• **PASSAGE TO READ**:
Houston super-attorney Tony Buzbee knows how to get to the bottom of an NFL player’s personal life.

It often starts with their phones – text messages, Instagram messages, photos and more.

This time his target is Houston Texans star quarterback Deshaun Watson, who is being sued by Buzbee on behalf of 16 women who have accused Watson of sexual misconduct.

But eight years earlier, Buzbee had a different NFL opponent and a strategy that is expected to be similar to his against Watson.

In 2013, Buzbee’s law firm hired a digital forensic expert to retrieve 1,794 text messages between the phones of Buzbee’s client and NFL star Mario Williams, according to court records obtained by USA TODAY Sports. Buzbee then used some of the text messages he found from the former Houston Texans No. 1 draft pick to turn the screws on him in a civil lawsuit over a diamond engagement ring.

Deshaun Watson is facing 16 lawsuits from women who allege sexual misconduct by the Texans quarterback.
Deshaun Watson is facing 16 lawsuits from women who allege sexual misconduct by the Texans quarterback.

“After forensically recovering the texts he sent ... it is clear that the facts Williams asserted in his lawsuit are completely and utterly false,” Buzbee told the court then.

• **TASK A**: List every line of the records that contains the string "Join", treating uppercase and lowercase letters as distinct.

• **RECORDED INFORMATION**:

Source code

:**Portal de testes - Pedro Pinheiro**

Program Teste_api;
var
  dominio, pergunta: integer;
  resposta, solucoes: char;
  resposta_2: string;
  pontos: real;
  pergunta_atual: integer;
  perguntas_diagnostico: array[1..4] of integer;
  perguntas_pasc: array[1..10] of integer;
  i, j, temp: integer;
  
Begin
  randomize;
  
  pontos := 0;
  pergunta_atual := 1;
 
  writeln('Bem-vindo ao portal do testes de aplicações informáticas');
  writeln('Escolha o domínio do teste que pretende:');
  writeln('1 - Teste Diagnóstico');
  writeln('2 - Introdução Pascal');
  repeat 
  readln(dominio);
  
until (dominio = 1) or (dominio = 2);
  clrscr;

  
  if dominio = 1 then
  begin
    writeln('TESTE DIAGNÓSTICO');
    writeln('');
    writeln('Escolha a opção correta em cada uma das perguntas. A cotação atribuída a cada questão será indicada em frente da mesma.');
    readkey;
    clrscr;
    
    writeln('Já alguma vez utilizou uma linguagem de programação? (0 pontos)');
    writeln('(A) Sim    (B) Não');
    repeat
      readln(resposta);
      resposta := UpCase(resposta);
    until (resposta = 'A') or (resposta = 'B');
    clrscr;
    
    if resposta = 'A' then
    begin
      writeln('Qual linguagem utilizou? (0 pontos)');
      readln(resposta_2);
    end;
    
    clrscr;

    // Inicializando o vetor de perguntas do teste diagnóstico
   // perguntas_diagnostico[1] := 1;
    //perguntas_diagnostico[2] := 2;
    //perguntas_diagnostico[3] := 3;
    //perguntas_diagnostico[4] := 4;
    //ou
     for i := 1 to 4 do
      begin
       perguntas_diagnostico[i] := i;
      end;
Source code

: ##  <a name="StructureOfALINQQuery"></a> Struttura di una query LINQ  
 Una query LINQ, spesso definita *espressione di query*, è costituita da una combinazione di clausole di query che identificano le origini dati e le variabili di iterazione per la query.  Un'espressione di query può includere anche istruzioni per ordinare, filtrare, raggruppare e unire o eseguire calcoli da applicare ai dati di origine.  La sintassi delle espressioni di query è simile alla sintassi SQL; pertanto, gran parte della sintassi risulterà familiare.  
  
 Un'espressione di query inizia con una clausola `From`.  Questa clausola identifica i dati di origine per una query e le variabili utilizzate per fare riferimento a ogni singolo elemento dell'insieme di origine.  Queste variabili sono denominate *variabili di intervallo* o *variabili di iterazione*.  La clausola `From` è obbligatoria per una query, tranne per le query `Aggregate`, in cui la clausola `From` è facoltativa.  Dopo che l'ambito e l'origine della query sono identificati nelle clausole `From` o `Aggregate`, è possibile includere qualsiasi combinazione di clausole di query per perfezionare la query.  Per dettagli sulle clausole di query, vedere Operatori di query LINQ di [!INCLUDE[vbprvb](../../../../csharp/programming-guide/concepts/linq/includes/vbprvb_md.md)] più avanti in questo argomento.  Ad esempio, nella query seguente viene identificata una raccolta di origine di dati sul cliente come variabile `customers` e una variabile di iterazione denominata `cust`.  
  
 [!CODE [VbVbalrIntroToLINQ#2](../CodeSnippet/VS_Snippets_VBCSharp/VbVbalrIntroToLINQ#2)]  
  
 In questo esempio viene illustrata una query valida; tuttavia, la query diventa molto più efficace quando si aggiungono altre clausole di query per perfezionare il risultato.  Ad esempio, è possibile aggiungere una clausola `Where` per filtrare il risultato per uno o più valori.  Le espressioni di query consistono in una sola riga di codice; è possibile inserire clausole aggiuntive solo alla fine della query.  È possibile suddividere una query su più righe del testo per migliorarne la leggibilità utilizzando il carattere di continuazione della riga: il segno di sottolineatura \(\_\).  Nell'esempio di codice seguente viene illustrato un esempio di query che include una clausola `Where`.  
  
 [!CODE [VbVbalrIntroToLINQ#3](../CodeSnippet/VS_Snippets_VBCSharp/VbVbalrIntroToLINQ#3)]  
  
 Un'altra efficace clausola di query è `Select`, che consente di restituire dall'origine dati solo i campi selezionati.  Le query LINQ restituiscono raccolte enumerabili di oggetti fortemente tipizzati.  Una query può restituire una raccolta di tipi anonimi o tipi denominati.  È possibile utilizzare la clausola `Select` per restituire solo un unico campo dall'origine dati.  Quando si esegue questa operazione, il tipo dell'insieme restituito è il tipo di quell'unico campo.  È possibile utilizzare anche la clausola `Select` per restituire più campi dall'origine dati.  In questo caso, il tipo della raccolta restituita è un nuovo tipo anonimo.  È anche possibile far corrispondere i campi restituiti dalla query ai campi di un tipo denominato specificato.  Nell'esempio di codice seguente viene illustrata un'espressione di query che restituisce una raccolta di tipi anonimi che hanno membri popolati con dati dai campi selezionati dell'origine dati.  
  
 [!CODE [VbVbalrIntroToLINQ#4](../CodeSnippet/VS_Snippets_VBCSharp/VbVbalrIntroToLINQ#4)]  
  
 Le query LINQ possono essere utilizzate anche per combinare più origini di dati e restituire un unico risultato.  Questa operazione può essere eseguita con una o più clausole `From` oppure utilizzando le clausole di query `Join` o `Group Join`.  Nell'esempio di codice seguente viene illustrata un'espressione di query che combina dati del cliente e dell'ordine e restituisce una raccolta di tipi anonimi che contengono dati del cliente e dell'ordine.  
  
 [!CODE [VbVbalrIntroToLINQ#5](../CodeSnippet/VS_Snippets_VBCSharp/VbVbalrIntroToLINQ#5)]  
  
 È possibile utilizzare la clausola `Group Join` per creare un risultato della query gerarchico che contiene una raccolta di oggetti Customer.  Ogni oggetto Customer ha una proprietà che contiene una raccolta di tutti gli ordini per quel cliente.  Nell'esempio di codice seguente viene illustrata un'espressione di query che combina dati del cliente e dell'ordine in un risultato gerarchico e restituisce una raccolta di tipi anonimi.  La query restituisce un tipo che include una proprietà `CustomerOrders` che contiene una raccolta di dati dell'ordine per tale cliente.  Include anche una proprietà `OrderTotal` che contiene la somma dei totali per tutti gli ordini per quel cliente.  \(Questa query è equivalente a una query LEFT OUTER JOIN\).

• **TASK B**: From the article on Tony Buzbee, return the part that opens with the words "It often starts" and closes with "his against Watson.".

• **ANSWER AREA A**:
 Le query LINQ possono essere utilizzate anche per combinare più origini di dati e restituire un unico risultato.  Questa operazione può essere eseguita con una o più clausole `From` oppure utilizzando le clausole di query `Join` o `Group Join`.  Nell'esempio di codice seguente viene illustrata un'espressione di query che combina dati del cliente e dell'ordine e restituisce una raccolta di tipi anonimi che contengono dati del cliente e dell'ordine.  
 È possibile utilizzare la clausola `Group Join` per creare un risultato della query gerarchico che contiene una raccolta di oggetti Customer.  Ogni oggetto Customer ha una proprietà che contiene una raccolta di tutti gli ordini per quel cliente.  Nell'esempio di codice seguente viene illustrata un'espressione di query che combina dati del cliente e dell'ordine in un risultato gerarchico e restituisce una raccolta di tipi anonimi.  La query restituisce un tipo che include una proprietà `CustomerOrders` che contiene una raccolta di dati dell'ordine per tale cliente.  Include anche una proprietà `OrderTotal` che contiene la somma dei totali per tutti gli ordini per quel cliente.  \(Questa query è equivalente a una query LEFT OUTER JOIN\).

• **ANSWER AREA B**:
It often starts with their phones – text messages, Instagram messages, photos and more.

This time his target is Houston Texans star quarterback Deshaun Watson, who is being sued by Buzbee on behalf of 16 women who have accused Watson of sexual misconduct.

But eight years earlier, Buzbee had a different NFL opponent and a strategy that is expected to be similar to his against Watson.